Nonetheless, the film still takes pride in the advanced special effects. In a different note, the 80s saw a decline on zombie films, however there are some satirical innovations that proved to be arguable developments such as Return of the Living Dead (Fox, Henderson & O’Bannon) where zombies are shown to have a hunger for human brains, this garnered some recognition, most notably on an episode of The Simpsons Halloween special. The breakthroughs of modern technology in special effects and other cinematic techniques became a big help in developing zombies far better than they last appealed viewers.
For nearly 2 decades, the zombie film was in hibernation, however, recent productions such as the movie adaptations of Resident Evil, Silent Hill, and I am Legend revitalized the zombie film. The motion picture resident evil utilized computer generated imaging technology to some extent, but most of the furnishings for the zombies are done with make-up (Anderson, 2002).

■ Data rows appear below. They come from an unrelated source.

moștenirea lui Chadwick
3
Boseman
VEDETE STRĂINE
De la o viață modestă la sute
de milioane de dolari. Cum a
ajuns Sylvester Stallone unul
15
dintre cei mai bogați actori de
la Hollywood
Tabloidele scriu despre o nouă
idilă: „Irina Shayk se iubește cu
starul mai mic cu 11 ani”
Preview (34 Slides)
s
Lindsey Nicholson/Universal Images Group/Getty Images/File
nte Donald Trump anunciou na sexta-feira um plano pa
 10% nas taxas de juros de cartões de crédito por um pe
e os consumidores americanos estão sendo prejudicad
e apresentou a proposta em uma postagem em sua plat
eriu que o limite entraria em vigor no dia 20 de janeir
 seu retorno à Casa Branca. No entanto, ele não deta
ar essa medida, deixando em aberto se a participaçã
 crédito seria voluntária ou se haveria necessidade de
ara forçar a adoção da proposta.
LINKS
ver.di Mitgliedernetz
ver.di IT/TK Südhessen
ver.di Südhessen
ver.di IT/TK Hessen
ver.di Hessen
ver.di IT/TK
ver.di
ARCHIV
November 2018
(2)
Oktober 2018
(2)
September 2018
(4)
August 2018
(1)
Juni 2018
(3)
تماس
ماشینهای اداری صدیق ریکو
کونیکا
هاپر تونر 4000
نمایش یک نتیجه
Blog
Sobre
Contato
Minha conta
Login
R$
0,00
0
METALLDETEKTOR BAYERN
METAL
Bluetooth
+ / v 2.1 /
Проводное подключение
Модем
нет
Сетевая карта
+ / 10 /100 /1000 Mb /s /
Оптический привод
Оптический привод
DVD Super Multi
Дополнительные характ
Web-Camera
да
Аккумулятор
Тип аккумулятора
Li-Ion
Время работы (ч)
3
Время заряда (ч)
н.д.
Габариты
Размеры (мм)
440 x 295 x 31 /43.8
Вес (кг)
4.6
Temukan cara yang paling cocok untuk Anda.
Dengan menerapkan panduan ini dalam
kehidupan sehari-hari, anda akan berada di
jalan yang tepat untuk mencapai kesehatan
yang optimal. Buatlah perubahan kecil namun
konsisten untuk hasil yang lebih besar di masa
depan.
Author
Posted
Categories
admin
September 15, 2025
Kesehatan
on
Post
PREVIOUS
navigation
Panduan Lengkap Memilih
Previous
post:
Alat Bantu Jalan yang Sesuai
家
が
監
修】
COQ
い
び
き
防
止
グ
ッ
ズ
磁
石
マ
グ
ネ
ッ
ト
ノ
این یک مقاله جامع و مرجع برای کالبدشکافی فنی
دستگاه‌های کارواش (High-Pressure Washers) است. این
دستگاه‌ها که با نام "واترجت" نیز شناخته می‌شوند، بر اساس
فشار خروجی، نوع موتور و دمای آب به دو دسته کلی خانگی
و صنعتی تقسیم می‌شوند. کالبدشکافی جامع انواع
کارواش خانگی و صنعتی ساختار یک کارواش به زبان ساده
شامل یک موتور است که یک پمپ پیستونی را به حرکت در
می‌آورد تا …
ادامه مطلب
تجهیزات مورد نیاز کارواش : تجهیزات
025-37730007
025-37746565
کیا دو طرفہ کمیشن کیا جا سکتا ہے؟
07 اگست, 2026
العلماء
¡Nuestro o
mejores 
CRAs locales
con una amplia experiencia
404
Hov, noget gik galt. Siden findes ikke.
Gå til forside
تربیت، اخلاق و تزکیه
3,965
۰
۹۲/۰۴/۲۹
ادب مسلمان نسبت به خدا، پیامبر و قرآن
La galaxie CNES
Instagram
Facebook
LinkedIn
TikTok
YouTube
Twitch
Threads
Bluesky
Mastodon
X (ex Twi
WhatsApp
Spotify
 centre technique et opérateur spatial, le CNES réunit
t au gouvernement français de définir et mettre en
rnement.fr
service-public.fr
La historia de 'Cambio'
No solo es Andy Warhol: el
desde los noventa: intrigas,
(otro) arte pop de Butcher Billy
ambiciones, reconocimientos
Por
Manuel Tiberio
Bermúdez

The motion picture gives a new approach to zombies as some of them wielded weapons such as the hatchet held by the first zombie who appeared (Anderson, 2002).
Another groundbreaking addition in resident evil is the zombie dog which is a total departure from the usual human undead (Anderson, 2002). The sequel to the first Resident Evil film brought about fresh ideas in zombie films wherein sophistication and advanced movements such as climbing stairs and opening doors have become part of zombie abilities. The introduction of the super zombie Nemesis is also a first, since the aforementioned can wield heavy armaments such as gattling guns and missile launchers, and it can also filter its victims via a remote controlled targeting system (Witt, 2004).
Zombies on film have progressed since its humble beginnings in White Zombie, and most motion pictures serve as testimony to the immortality of the zombie as an element in horror. The extensive innovations in make-up and special effects applications has given rise to evolution of zombies on cinema, from simple mindless speechless individuals, to decapitated decomposing flesh hungry monsters, to weapon wielding, stair climbing semi-intelligent beasts, the film industry has done a great job in revolutionizing an idea that seem to be lame and childish. Moreover, the advent of modern technology has also aided the evolution of zombies on film.